Les menaces du président désigné américain Donald Trump de taxer lourdement des importations de Chine pour préserver les emplois aux États-Unis pourraient paradoxalement affecter le Midwest américain, ravagé par la mondialisation.

« Ma crainte est que la Chine contre-attaque », confie à l'AFP David Shogren, patron d'International Foods, une PME qui vend depuis cinq ans à des supermarchés chinois des produits alimentaires américains, du beurre d'arachide aux en-cas en passant par des céréales, de la moutarde et des sodas.

Le marché chinois représente désormais environ la moitié du chiffre d'affaires de son entreprise contre moins de 5 % pour les États-Unis.

Basée à St Louis (Missouri), International Foods est au coeur de la fameuse « Rustbelt » (la ceinture de rouille) qui comprend les états ouvriers et ruraux du Wisconsin, du Minnesota, de l'Ohio et du Michigan, anciens bastions démocrates ayant voté pour Donald Trump le 8 novembre. Mais elle aurait tout à perdre d'une guerre commerciale entre Washington et Pékin.

« Nos clients vont probablement se tourner vers nos concurrents européens, australiens, néo-zélandais et japonais », argumente M. Shogren.

Il a donc pris les devants et a commencé à explorer d'autres marchés : Vietnam, Cambodge, Malaisie, Singapour et Philippines.

« Notre activité est basée sur l'établissement de relations avec nos clients sur plusieurs années. Remplacer nos clients chinois du jour au lendemain va probablement prendre plusieurs années », craint-il.

M. Trump a menacé pendant la campagne électorale d'imposer des droits de douane prohibitifs de 45 % sur les importations chinoises et d'inscrire la Chine sur la liste des manipulateurs de devises ce qui ouvrirait la porte à des sanctions commerciales.

Le journal chinois Global Times, proche du pouvoir, a prévenu en novembre que si le président désigné mettait ses menaces à exécution une « série des commandes Boeing va être remplacée par des Airbus. Les ventes d'iPhone et de voitures américaines vont essuyer le contrecoup en Chine, les importations du soja et de maïs américains seront suspendues ».

Boeing et GM affectés

Les entreprises américaines anticipent déjà des hausses de coûts. C'est le cas de Progressive Molding Technologies qui se fournit en Chine pour fabriquer ses objets en plastique injecté.
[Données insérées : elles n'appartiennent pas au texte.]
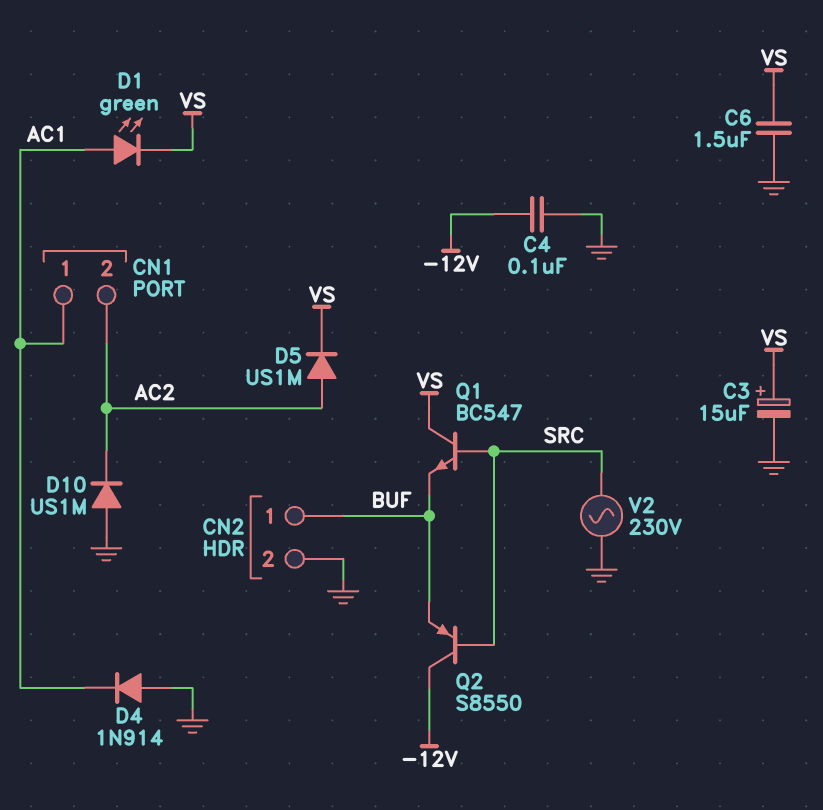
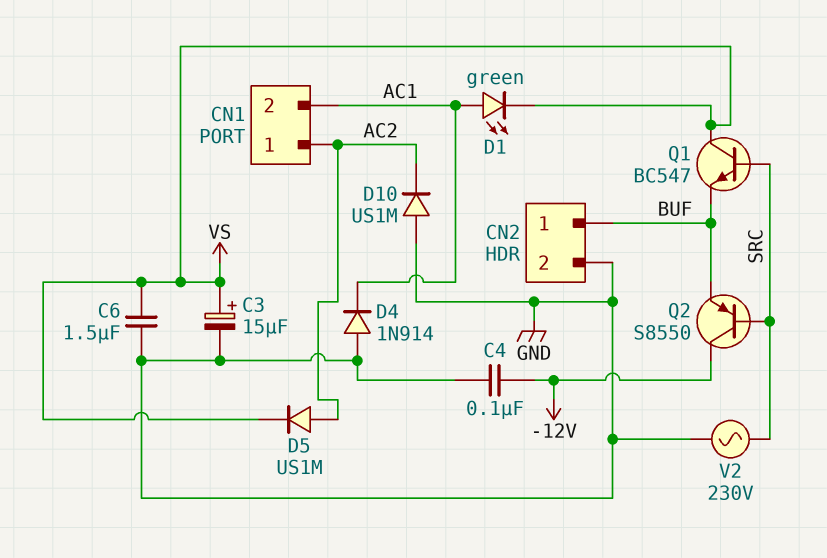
CN1 pin 1: AC1 -> AC2
CN1 pin 2: AC2 -> AC1

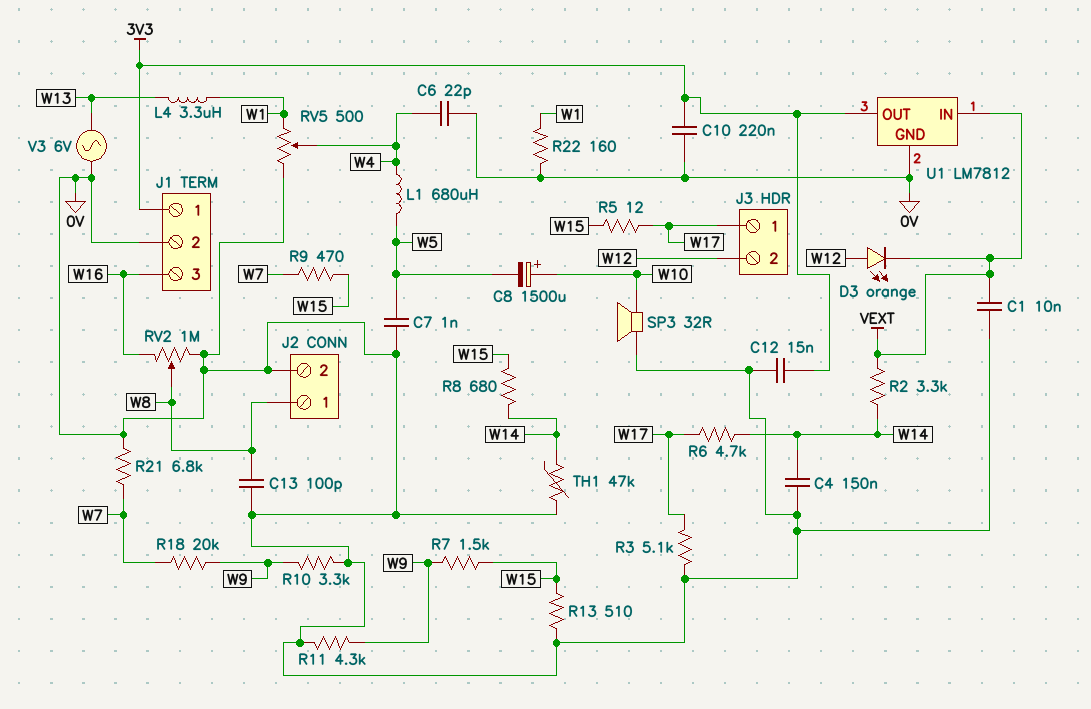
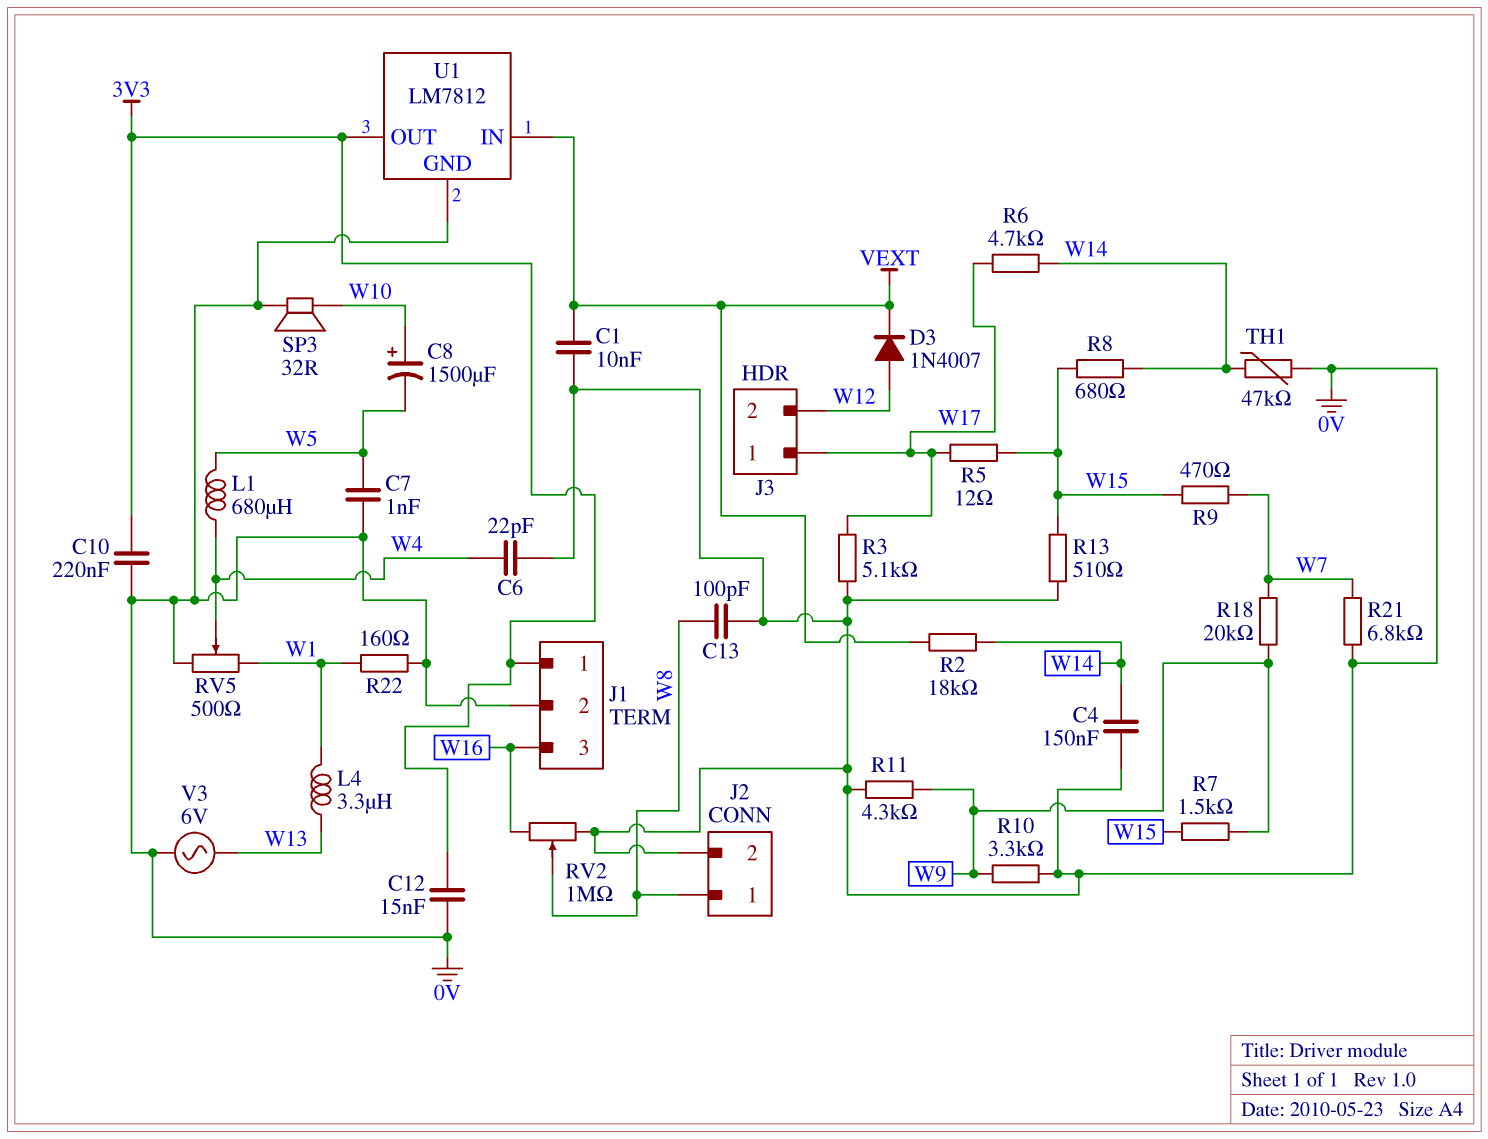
D3: LED orange (A W12, K VEXT) -> diode 1N4007 (A W12, K VEXT)
R2: 3.3k (VEXT, W14) -> 18k (VEXT, W14)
« Ma crainte est qu'en perdant l'accès au marché à bas prix chinois nous n'allons plus être à même de rivaliser avec nos concurrents. On peut anticiper que nos clients vont ralentir le rythme de leurs lancements de produits, donc nous aurons moins de croissance, ce qui signifie moins d'embauches et moins d'investissements », explique à l'AFP Laird Daubenspeck, le président de l'entreprise basée à Medina dans l'Ohio.

Progressive va toutefois continuer à acheter chinois car, même avec des taxes douanières prohibitives, ce sera, selon M. Daubenspeck, « 10 % moins cher comparé aux États-Unis ».

Les prix des sous-traitants chinois sont 55 % moins chers que les américains, affirme le chef d'entreprise, qui a écrit par deux fois à Donald Trump et s'est improvisé juriste pour expliquer les subtilités de la politique américaine à ses partenaires chinois.

Plus gros exportateur américain avec près de 70 % de son chiffre d'affaires engrangé à l'étranger, Boeing, dernière cible en date de M. Trump, affirme que sur les 495 exemplaires du programme 737 livrés en 2015, un sur trois était destiné aux Chinois, alors que 90 % des 150 000 employés de l'avionneur sont aux États-Unis.

Si Ford est la bête noire de M. Trump, c'est General Motors (GM) qui aurait le plus à perdre d'une guerre douanière sino-américaine.

Non seulement la Chine est le pays où GM vend le plus de voitures - 2,38 millions d'unités sur les huit premiers mois de l'année contre 1,96 million aux États-Unis - le groupe automobile est également devenu le premier constructeur américain à importer cet été une voiture fabriquée en Chine, la Buick Envision. GM envisage d'importer un second modèle en début d'année 2017, la Cadillac CT6 hybride.

Refusant de commenter les « spéculations », un porte-parole fait remarquer que la PDG Mary Barra fait partie du forum stratégique de 16 grands patrons censés conseiller M. Trump.